Desde el derecho común, su espacio originario, esta categoría fue trasladada al derecho de gentes, antes de pasar al primer constitucionalismo.

Entre la reunión de la Junta central en 1808 y las Cortes de Cádiz se dio forma, sostiene Portillo, al reino de España —inexistente hasta entonces— como cuerpo nacional unitario. Como reza el segundo artículo de la Constitución de 1812, “la nación española es libre e independiente”.

La evidente desigualdad en la igualdad proclamada entre españoles de ambos hemisferios, sin embargo, no iba a seducir por mucho tiempo a los americanos.

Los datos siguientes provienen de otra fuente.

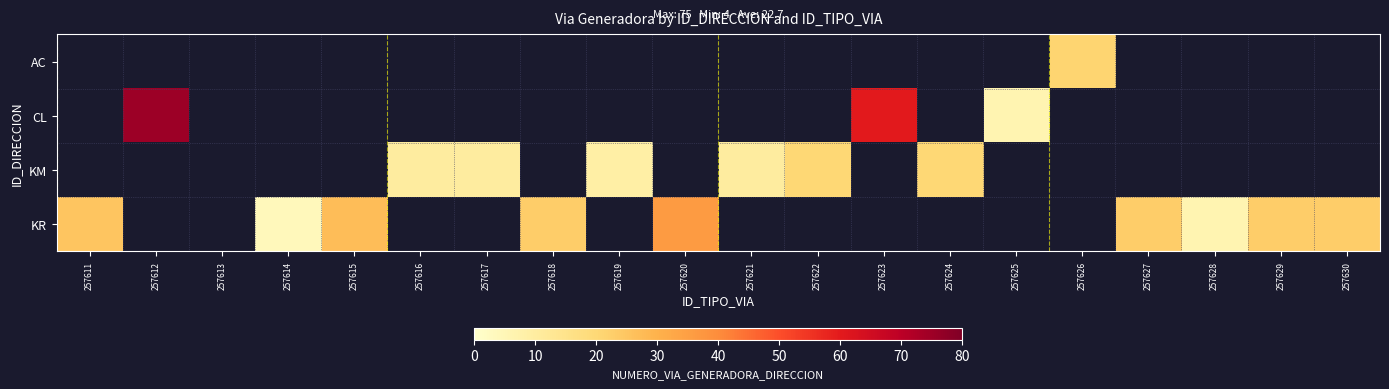

Which series has the largest range (max minus min)?

CL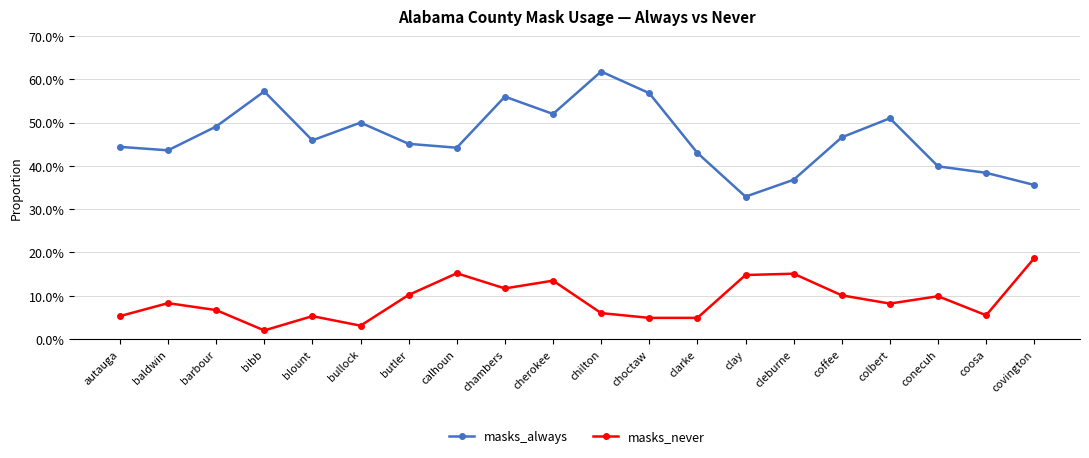

What is the average value of the masks_always series?

0.5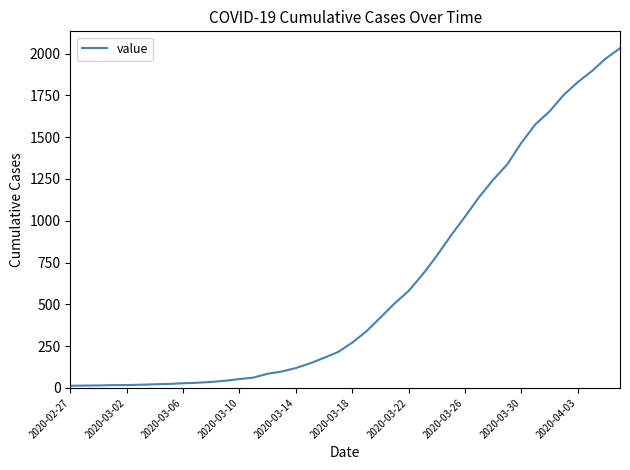

What is the difference between the maximum and minimum values?

2019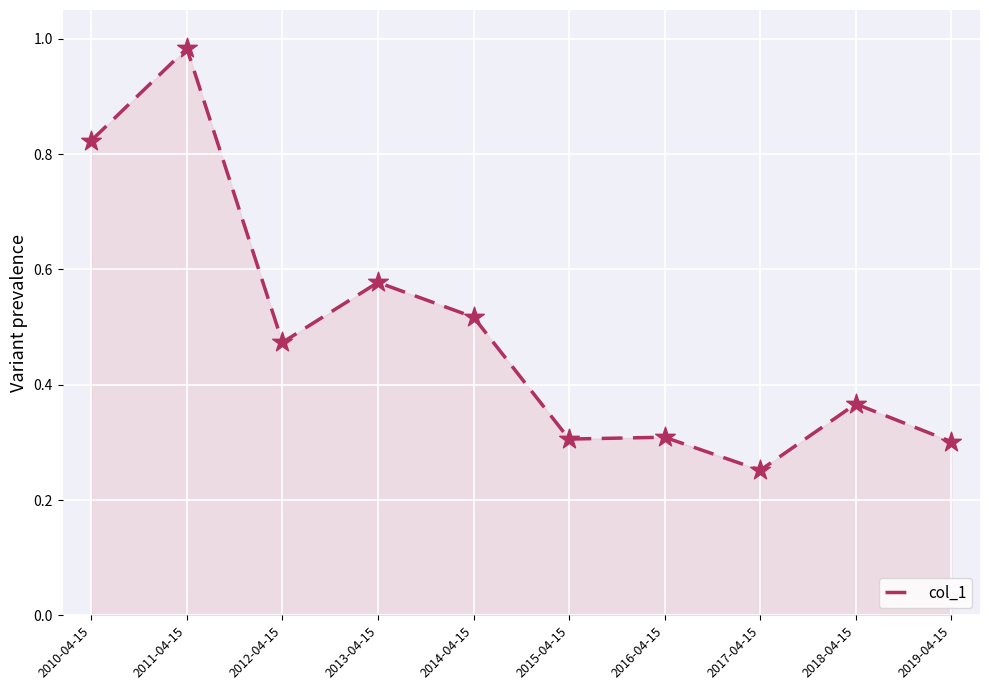

What is the change in value from 2012-04-15 to 2018-04-15?

-0.1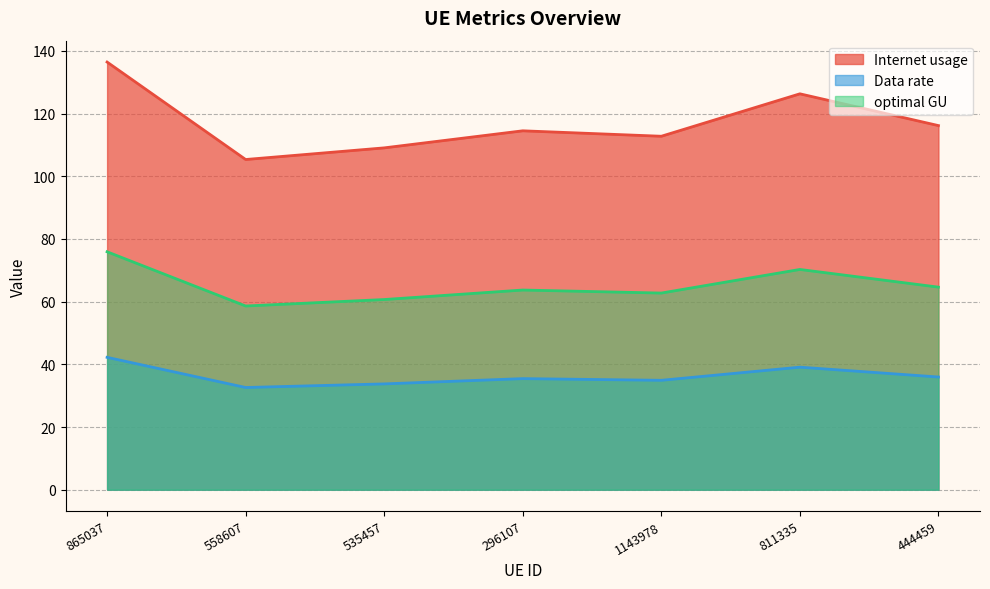

At which category is the sum across all series the highest?

865037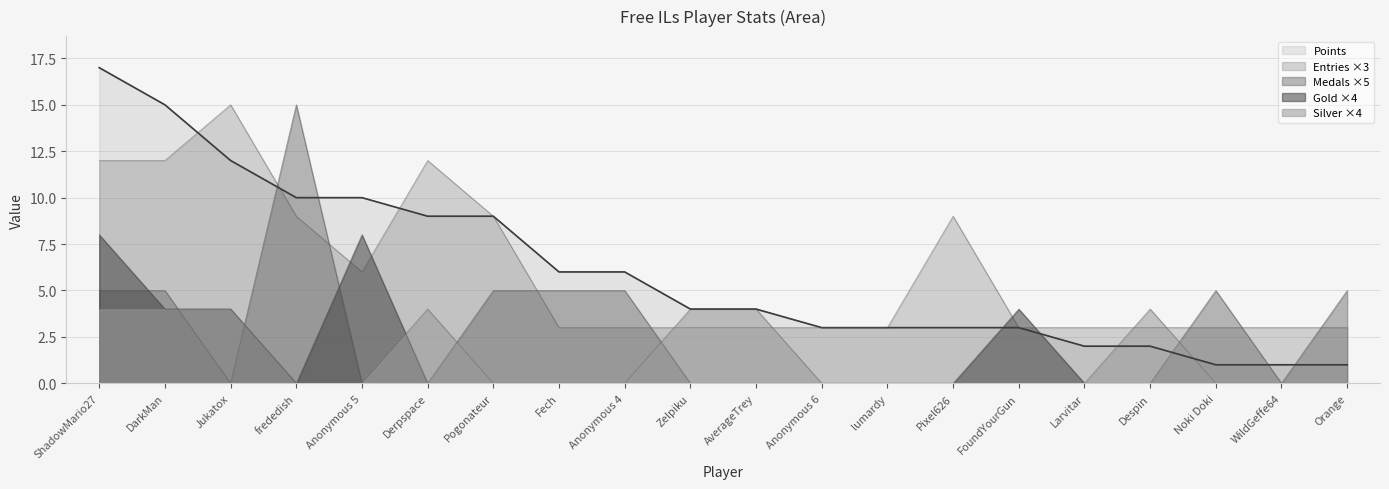

After their last crossing, which series has the higher values: Entries or Gold?

Entries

La España ultramarina se acabó desgajando de las Españas. Aunque se usaban frecuentemente de manera indistinta, el plural Españas denotaba diversidad, mientras que el singular aludía sobre todo a la nación.

 

Las experiencias hispánica y francesa tuvieron poco en común

La necesidad de orden se impuso en la primera a la tentación revolucionaria. Las emancipaciones de ciudadanos y naciones no resultaban incompatibles con otras dependencias, como la femenina o la colonial.

En cualquier caso, la emancipación de la tutela monárquica —en Cádiz se reconstituyó la monarquía española desde la soberanía de la nación— no tuvo equivalente con respecto a la religión: de la desintegración de la Monarquía católica derivaron monarquías y repúblicas católicas. Los nuevos cuerpos de nación siguieron perteneciendo al cuerpo místico de la Iglesia.

Desde la década de 1830, una vez retomada en España la vía constitucional, la nación dejó paso, como elemento esencial, al Estado y, en concreto, a la Administración como su estructura básica y nuevo sujeto político.

El liberalismo español se esforzó en librarse de algo de nación y dotarse de más Estado con el objetivo de constituir una sociedad. Este planteamiento del autor permite releer en otra clave la crisis de finales del siglo XIX y la reformulación de la vieja nación imperial como Estado-nación: ¿y si el “problema” no estuviera en la famosa nacionalización débil o en un Estado insuficiente, sino en la construcción de la sociedad?

  • Este estudio, complejo, preciso y muy documentado, constituye una aportación fundamental a una cuestión, la nacional, que ha centrado algunos de los más importantes debates en la España contemporánea.

No se me ocurre nada mejor en este punto, como hace con brillantez Portillo, que huir de prejuicios, simplicidades y soluciones mágicas.